Das hat die Modern Monetary Theory (Kelton 2020) inspiriert, die davon ausgeht, dass die Zentralbank ohne Schaden in Form von Inflation unbegrenzt Staatsausgaben finanzieren kann. Doch der Schaden ist in Japan klar erkennbar! Einerseits hat die anhaltend lockere Geldpolitik der Bank von Japan dazu geführt, dass viele Unternehmen Japans ohne Strukturanpassungen überleben, sogenannte „Zombie-Unternehmen“. Das hat das Wachstum gelähmt. Andererseits haben persistente Kapitalabflüsse zu Vermögenspreisinflation und damit zu Finanzmarktkrisen in anderen Teilen der Welt beigetragen. Ab 2015 sind auch wieder die Aktien- und Immobilienpreise in Japan selbst gestiegen. Die Japaner zahlen seit 1998 den Preis für die anhaltend lockere Geldpolitik in Form von sinkenden Reallöhnen und wachsender Vermögensungleichheit, beides Effekte, welche früher der Konsumentenpreisinflation zugeschrieben wurden.
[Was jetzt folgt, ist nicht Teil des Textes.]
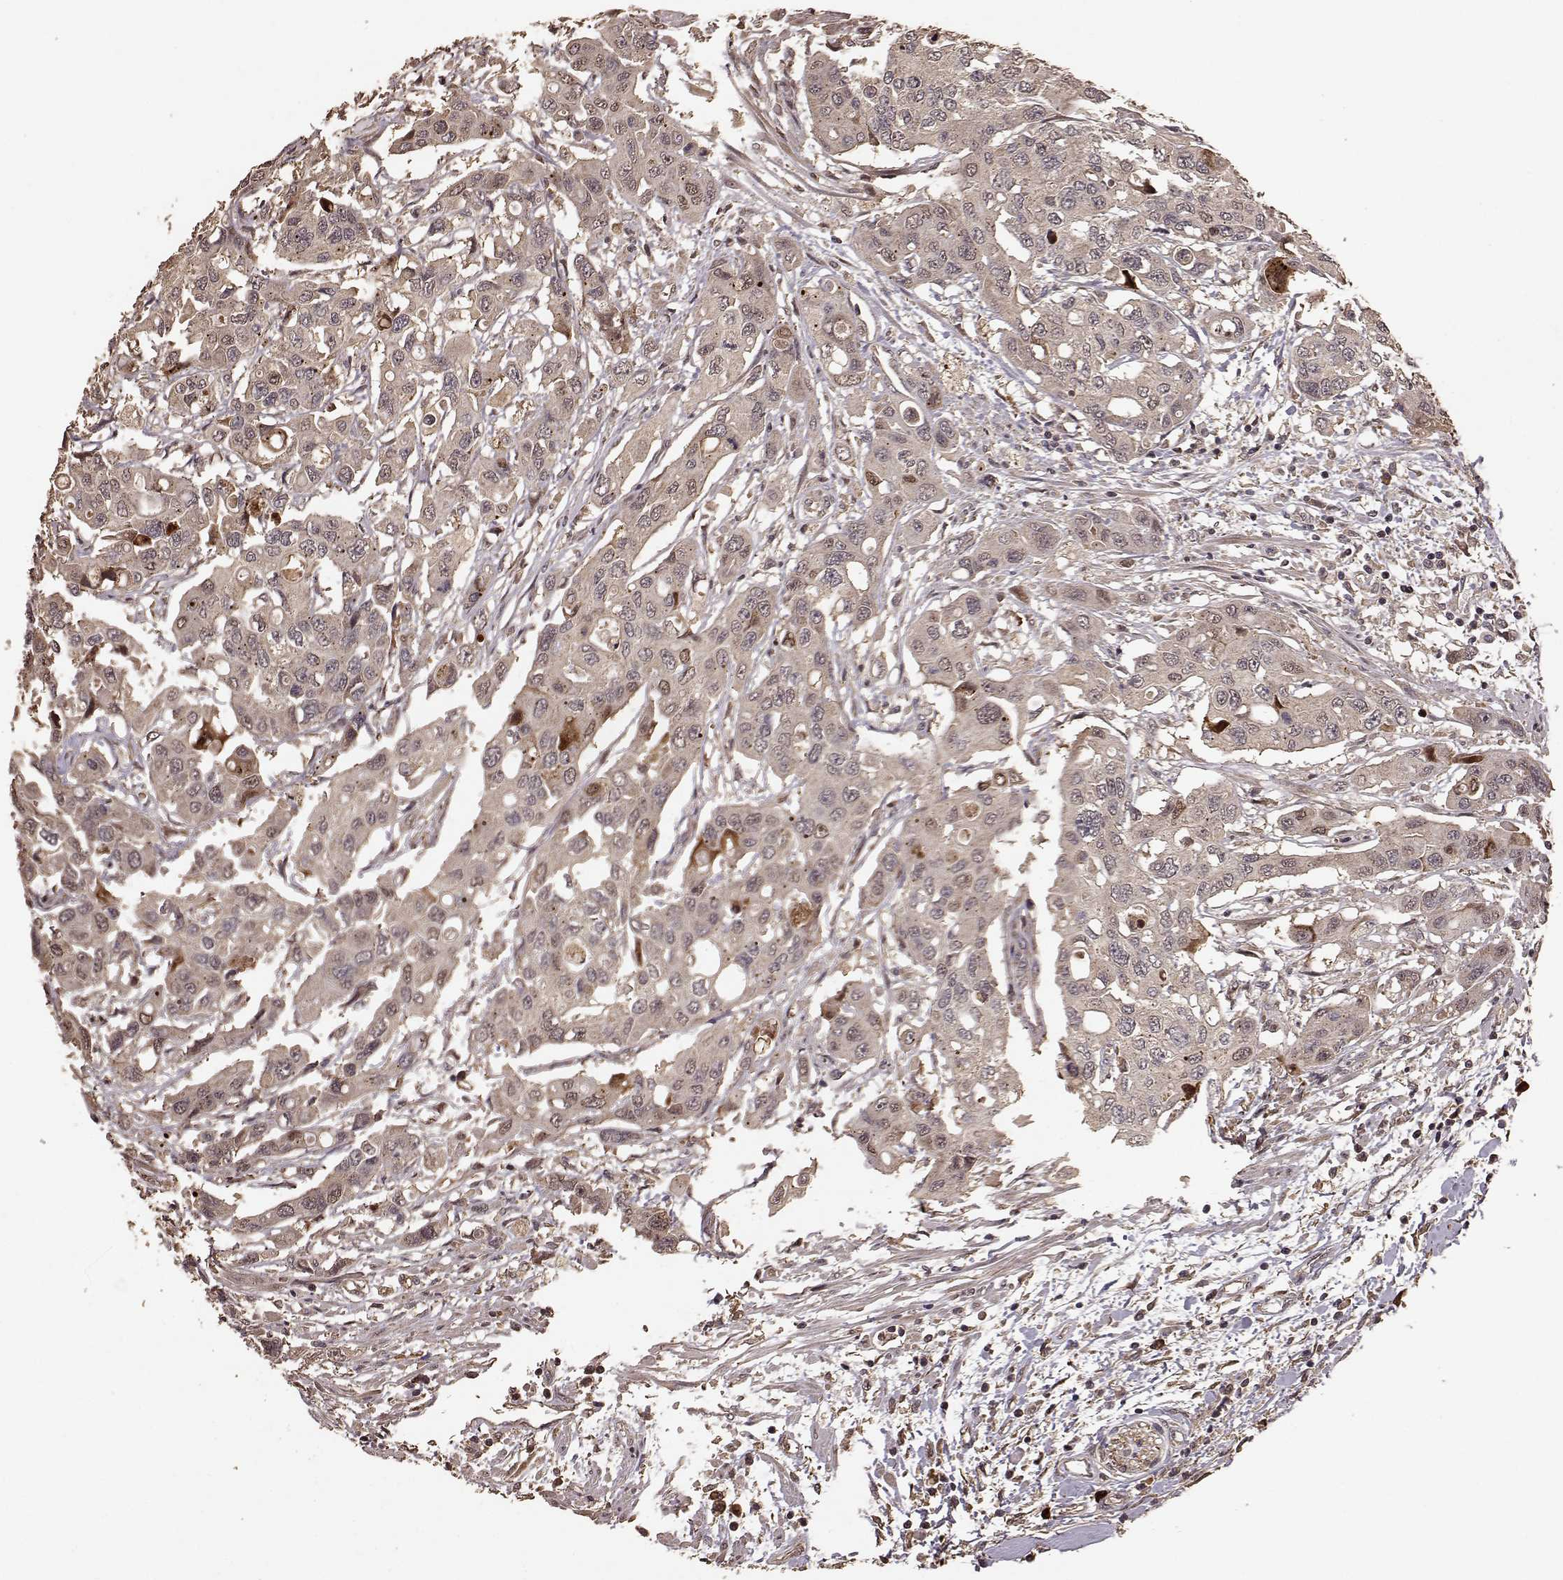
{"staining": {"intensity": "moderate", "quantity": ">75%", "location": "cytoplasmic/membranous"}, "tissue": "colorectal cancer", "cell_type": "Tumor cells", "image_type": "cancer", "snomed": [{"axis": "morphology", "description": "Adenocarcinoma, NOS"}, {"axis": "topography", "description": "Colon"}], "caption": "Immunohistochemistry image of human colorectal cancer (adenocarcinoma) stained for a protein (brown), which shows medium levels of moderate cytoplasmic/membranous staining in about >75% of tumor cells.", "gene": "USP15", "patient": {"sex": "male", "age": 77}}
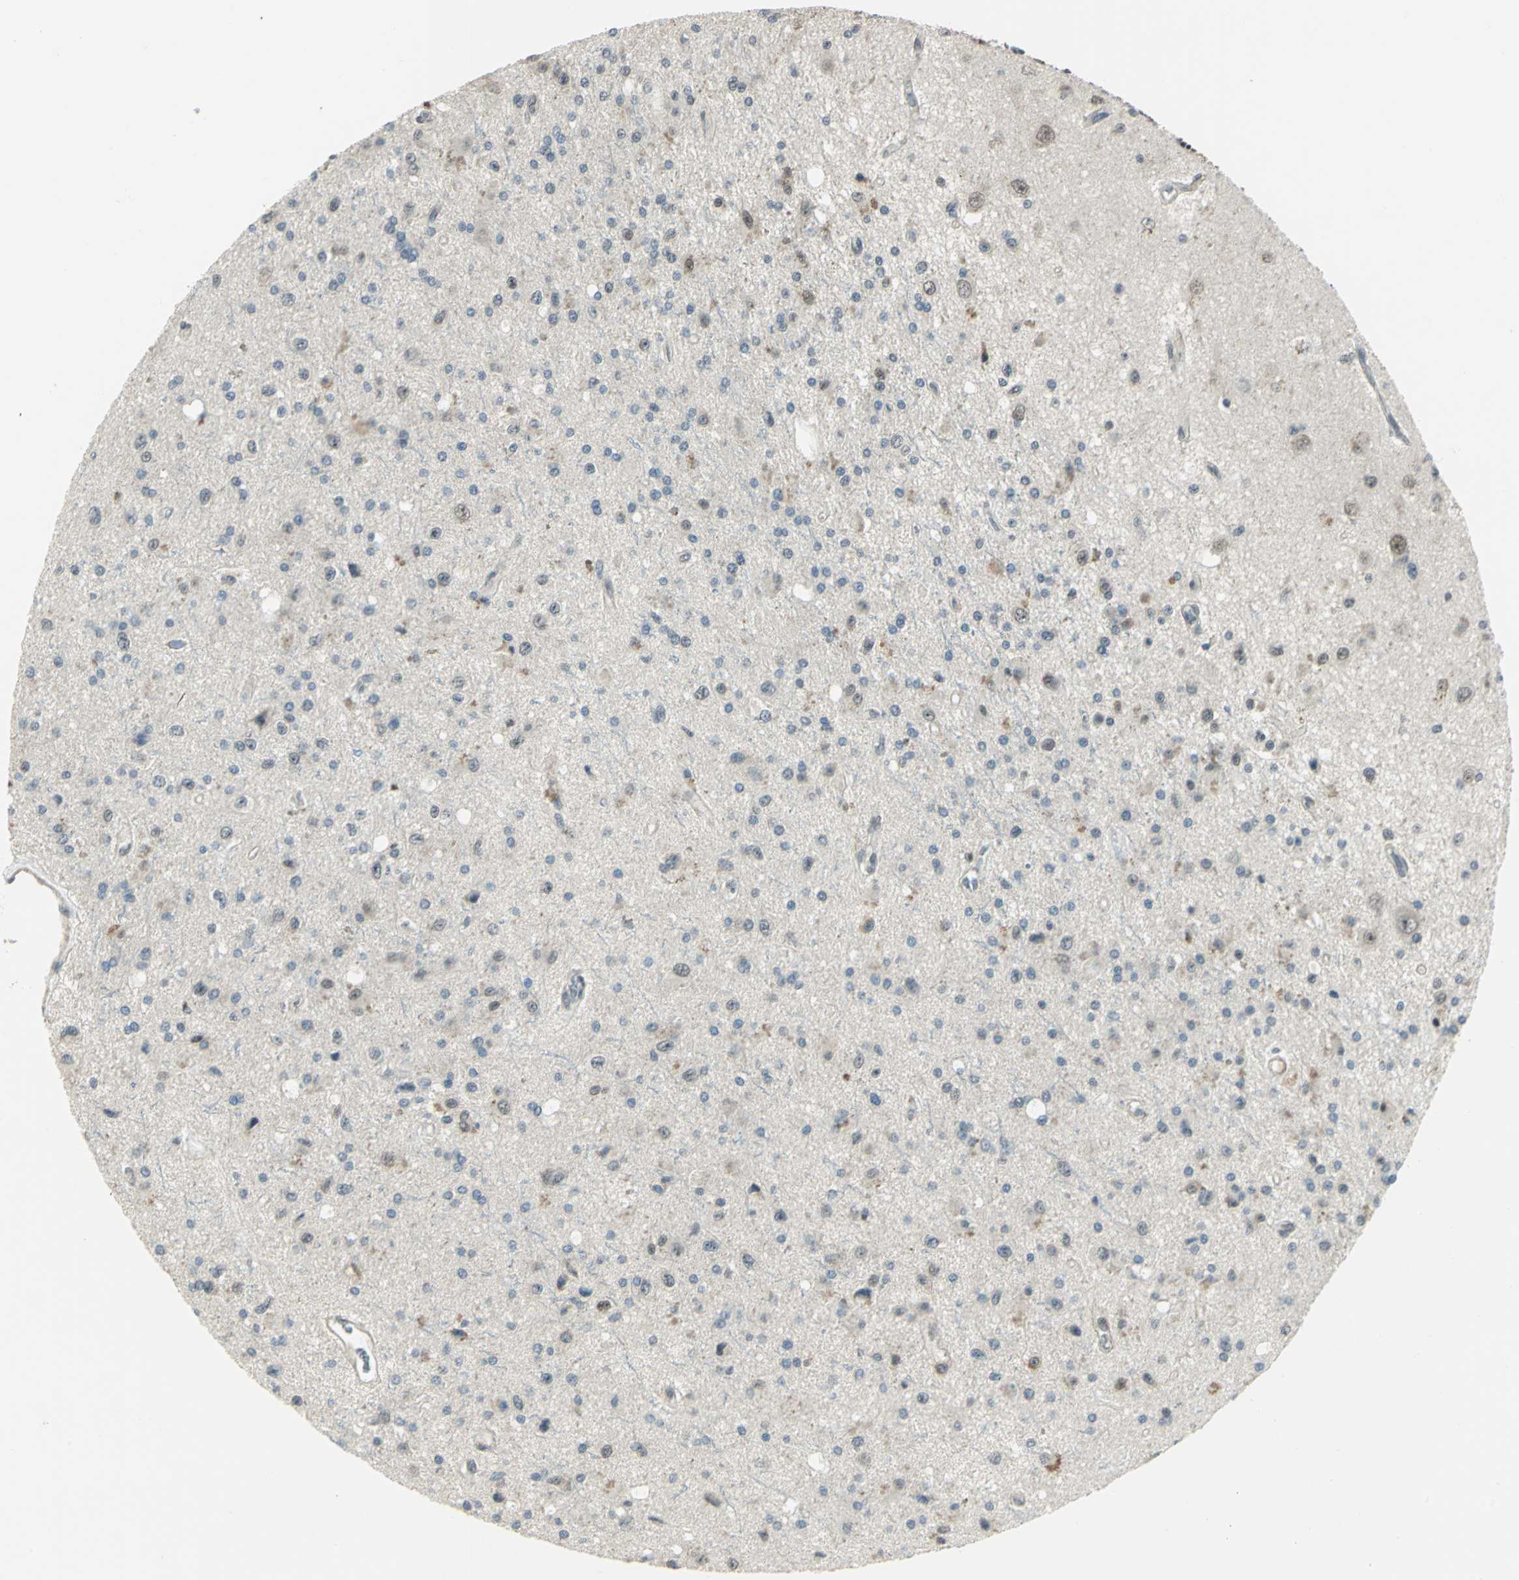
{"staining": {"intensity": "weak", "quantity": "<25%", "location": "cytoplasmic/membranous,nuclear"}, "tissue": "glioma", "cell_type": "Tumor cells", "image_type": "cancer", "snomed": [{"axis": "morphology", "description": "Glioma, malignant, Low grade"}, {"axis": "topography", "description": "Brain"}], "caption": "This image is of glioma stained with immunohistochemistry (IHC) to label a protein in brown with the nuclei are counter-stained blue. There is no expression in tumor cells.", "gene": "MTA1", "patient": {"sex": "male", "age": 58}}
Besser wäre es also gewesen, wenn die Bank von Japan Irvin Fischers Transaktionsversion der Quantitätsgleichung zugewendet hätte als die Quantitätsgleichung leichtsinnig über Bord zu werfen. Denn Verbraucherpreise reichen nicht aus, um die inflationären Auswirkungen der Geldpolitik zu erfassen. In einer finanziell globalisierten Welt machen die Auswirkungen der nationalen Geldpolitiken weder bei der offiziellen Messung der Vermögenspreisinflation noch an den Landesgrenzen halt. Es braucht also ein neues Geldmengenkonzept, das die immens gewachsenen und globalisierten Finanzmärkte mit in die Inflationsmessung einbezieht. Es wird sich zeigen, ob Kazuo Ueda, Christine Lagarde und Jerome Powell das bald einsehen werden.

Referenzen:

European Central Bank (2003): The ECB’s Monetary Policy Strategy, 8 May 2003.

European Central Bank (2024): Monetary Policy Statement, 11 April 2024.

Fisher, Irving (1911): The Purchasing Power of Money. New York: Macmillan.

Friedman, Milton (1956): The Quantity Theory of Money – A Restatement. In: Friedman, Milton (eds.): Studies in the Quantity Theory of Money. Chicago: University of Chicago Press.

Friedman, Milton (1963): Inflation, Causes and Consequences, Asian Publishing House.

Friedman, Milton (1969): The Optimum Quantity of Money. In: Milton Friedman (eds.): The Optimum Quantity of Money and Other Essays. Chicago: Macmillan.

Kelton, Stephanie (2020): The Deficit Myth: Modern Monetary Theory and the Birth of the People’s Economy. New York: PublicAffairs.

Murai, Taiki / Schnabl, Gunther (2024): Japan’s Low Inflation from a Quantity Theory Perspective. CESifo Working Paper No. 11476.

Schnabl, Gunther / Sepp, Tim (2021): Inflationsziel und Inflationsmessung in der Eurozone im Wandel. Wirtschaftsdienst 101, 615–620.

Woodford, Micheal (2003): Interest and Prices: Foundation of a Theory of Monetary Policy. Princeton, Princeton University Press.